Rue quesnel-morinière


  Rue Quesnel-Morinière
  ce quartier aristocratique de la ville fut établi à partir du XVIes. à l’emplacement des fossés de l’ancienne enceinte urbaine. Les porches monumentaux des beaux et austères hôtels particuliers donnant sur la rue s’ouvrent sur des cours et des jardins à l’arrière. A l’angle des rues Quesnel-Morinière et Geoffroy de Monbray se dresse l’hôtel Bonté (fin XVIIIe s.) : façade ornée d’un grand fronton et de lucarnes « à capucine » (couverte d’un petit toit en avancée). Les hôtels n°44, n°42, n°40, n°24, n°18, n°2 furent construits au cours des XVIIe, XVIIIe et XIXe s. L’accolade, motif décoratif du gothique flamboyant, ornant les linteaux de certaines maisons du quartier semble attester que ces dernières soient antérieures au XVIIe s (n°10, n°2).

  Le Musée Quesnel-Morinière
  fut installé en 1874 dans l’ancien hôtel Le Poupinel, construit aux XVIIe et XVIIIe s, dont la cour ouvre sur le jardin des Plantes. Cet hôtel fut légué à la ville en 1850 par le propriétaire, Jean-Jacques Quesnel de la Morinière. Le musée abrite des collections variées de peintures, de sculptures et d’ethnographie.

  Le jardin des plantes
  Créé sous le Second Empire entre 1852 et 1855, grâce au legs de monsieur Quesnel-Morinière, le jardin des plantes de Coutances est un des plus anciens de Normandie. Ce parc offre un harmonieux mariage de la symétrie à la française, des bosquets à l'anglaise et des terrasses à l'italienne. Une collection d'arbres rares, de superbes massifs floraux, d'autres massifs en mosaïculture, un labyrinthe en font un lieu de promenade et de rêverie privilégié. Le jardin des plantes de Coutances est inscrit à l'inventaire supplémentaire des Monuments Historiques depuis 1992.

Le quartier des piliers

Le quartier des piliers


  Le quartier des Piliers
  doit son nom aux piles qui supportaient les arcades de l’aqueduc. Jusqu’au XIXe s, ce fut un quartier très industrieux, consacré aux
  métiers du textile et du cuir. Parmi les maisons anciennes de la rue, quelques-unes présentent les caractéristiques des maisons de tisserands : petit logis d’un étage, rez-de-chaussée surélevé auquel on accède par un escalier sous lequel s’ouvre la porte de la cave qui abritait le métier à tisser.

  L’aqueduc,
  long de 240 mètres à l’origine, comportait 16 arches ; il n’en reste plus que trois aujourd’hui. Construit en 1252 à l’initiative de Foulques Paynel, gouverneur de la ville, il fut ruiné par les huguenots au XVIes, puis reconstruit par les Dominicains en 1595. L’aqueduc conduisait les eaux depuis la source de l’Ecoulanderie jusqu’aux fontaines de la ville. Délaissé au XVIIIe s., il tomba peu à peu en ruines au cours du XIXes.

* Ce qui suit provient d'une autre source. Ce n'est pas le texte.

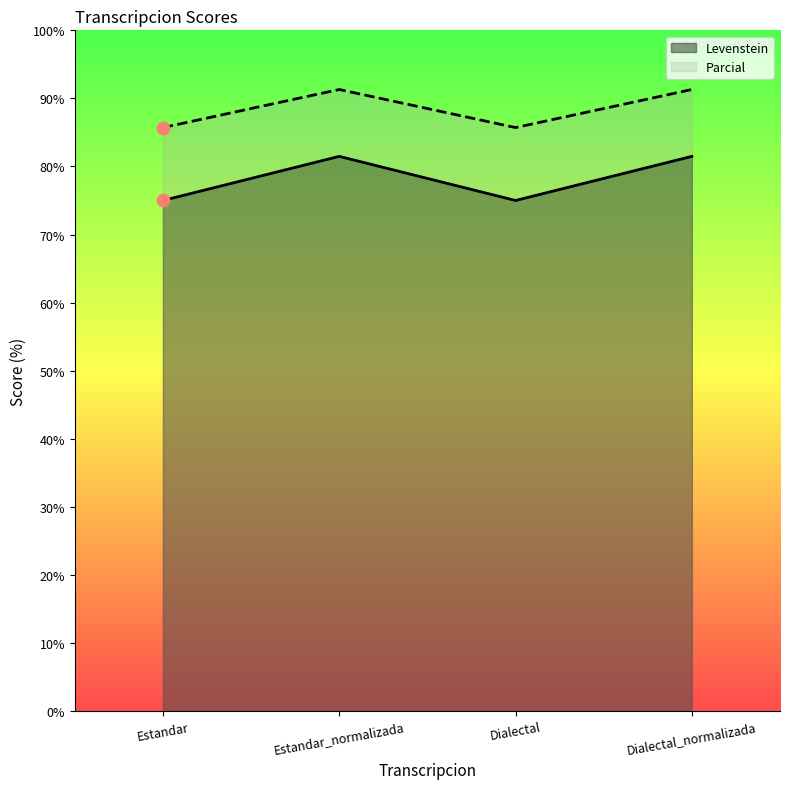

Is the value of Parcial at Dialectal_normalizada greater than the value of Levenstein at Estandar_normalizada?

Yes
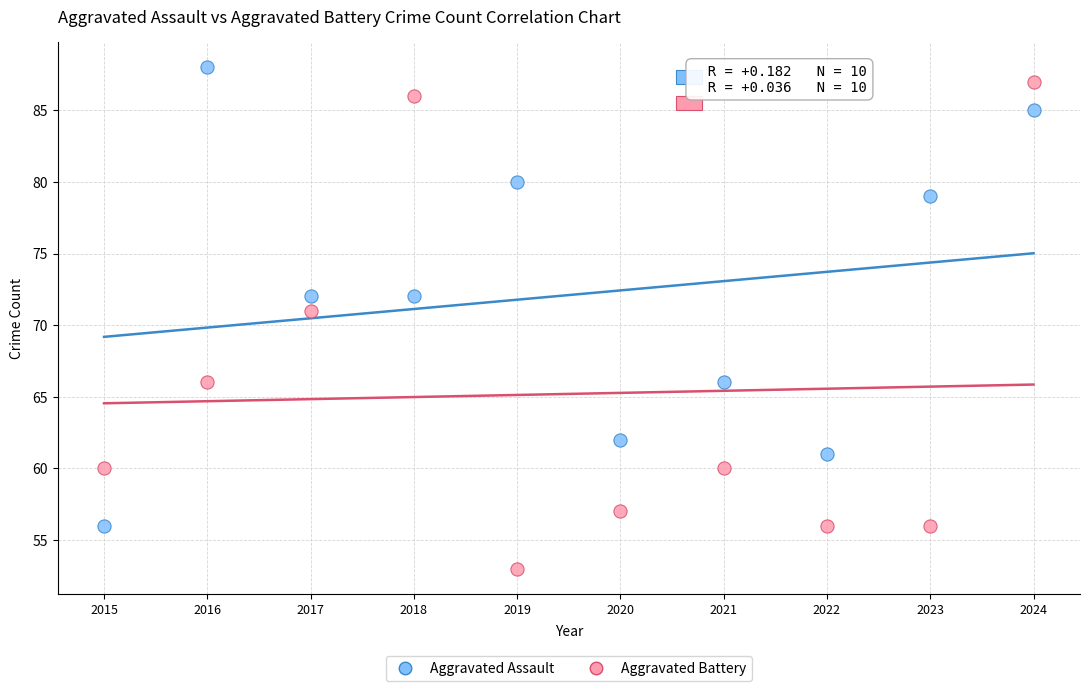

Which series contains the highest Y value?

Aggravated Assault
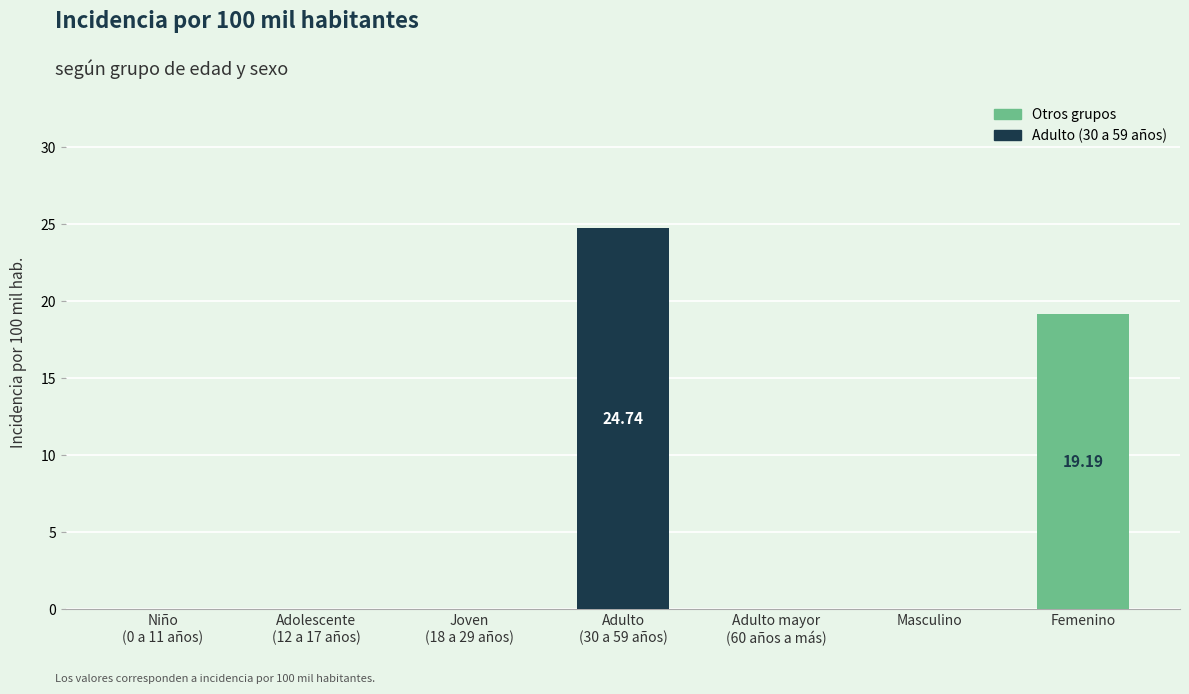

What is the sum of all values?

43.9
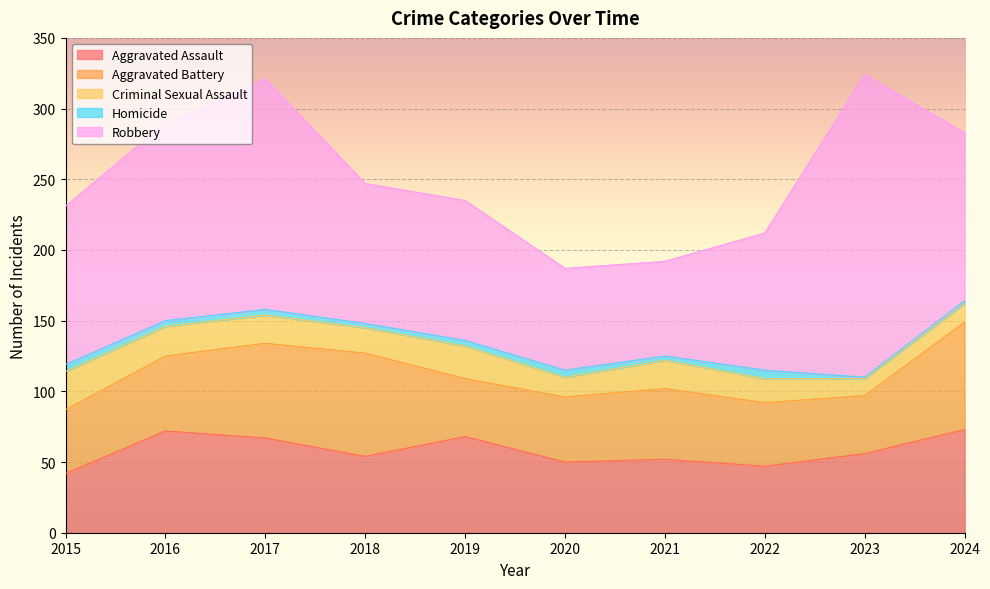

True or false: Robbery and Aggravated Assault intersect in this chart.

False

Coutance, ville d'art et d'histoire

Coutance, ville d'art et d'histoire


  Coutances et le Pays de Coutances appartiennent au réseau national des Villes et Pays d'art et d'histoire.
  Le Ministère de la Culture et de la Communication, direction de l'Architecture et du Patrimoine, attribue l'appellation Villes et Pays d'art et d'histoire aux collectivités locales qui animent leur patrimoine. Il garantit la compétences des guides-conférenciers et des animateurs du patrimoine et la qualité de leurs actions. Des vestiges antiques à l'architecture du XXe siècle, les villes et pays mettent en scène le patrimoine dans sa diversité. Aujourd'hui, un réseau de villes et pays vous offre son savoir-faire dans toute la France.